2 The ESG (environmental, social and governance) and climate reporting standards described in this blog post are developed by varied and diverse sources, that are generally based on multi-stakeholder partnerships between accounting standard-setting bodies/experts, civil society and industry. CDP is a non-profit organisation that develops disclosure questionnaires in consultation with other stakeholders. The SASB Standards, Integrated Reporting Framework and CDSB Framework have been consolidated into a new International Sustainability Standards Board (ISSB) as part of an effort to reduce the number of global standards. We do not include the ISSB’s proposed standard on climate-related disclosures within the standards described in this paragraph, as the ISSB’s proposed standards are still under consultation and have yet to be finalised.
3 https://sciencebasedtargets.org/
4 The New York Fashion Bill will be discussed in the second blog post in this series.

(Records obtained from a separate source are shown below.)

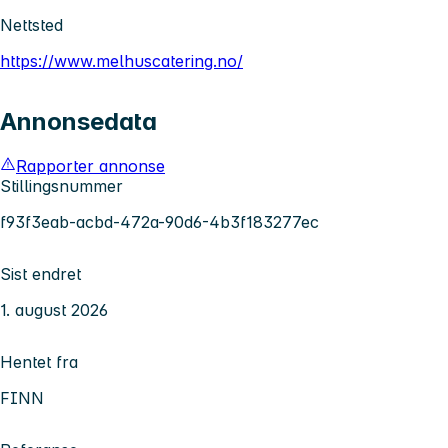
Nettsted
https://www.melhuscatering.no/
Annonsedata
Rapporter annonse
Stillingsnummer
f93f3eab-acbd-472a-90d6-4b3f183277ec
Sist endret
1. august 2026
Hentet fra
FINN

5 Note that this proposed legislation still needs to be passed by the lower house and signed into law by the Governor (by 30 September 2022 for the 2022 legislative session). It also remains to be seen whether the proposed legislation will survive a constitutional challenge before the U.S. Supreme Court under the Dormant Commerce Clause theory that states may not usurp the federal Congress’ power to regulate interstate commerce, or a First Amendment challenge that the proposed legislation would require “compelled speech” from companies.
6 The U.S. Securities and Exchange Commission has also proposed rules that would require U.S. and foreign companies that are publicly listed on U.S. stock exchanges to make climate-related disclosures, including disclosures on Scope 3 emissions, but this rule is opposed by large industry groups such as the US Chamber of Commerce as well as Republicans, and will likely be subject to legal challenges. Cf. The U.S. Supreme Court’s decision in West Virginia v. Environmental Protection Agency (EPA) finding that the US EPA may not make a rule on a “major question” of “vast economic and political significance” without “clear congressional authorization”.
7 The CSR Directive is likely to pass this year.
8 The proposed legislation does not specify a level of ambition for the emissions reduction objectives.
9 The UN Special Rapporteur on Human Rights and the Environment David Boyd has noted that non-compliance with the climate obligations specified within the draft CSDD Directive may not result in any penalty because they are not included within the core due diligence duties that may result in civil liability.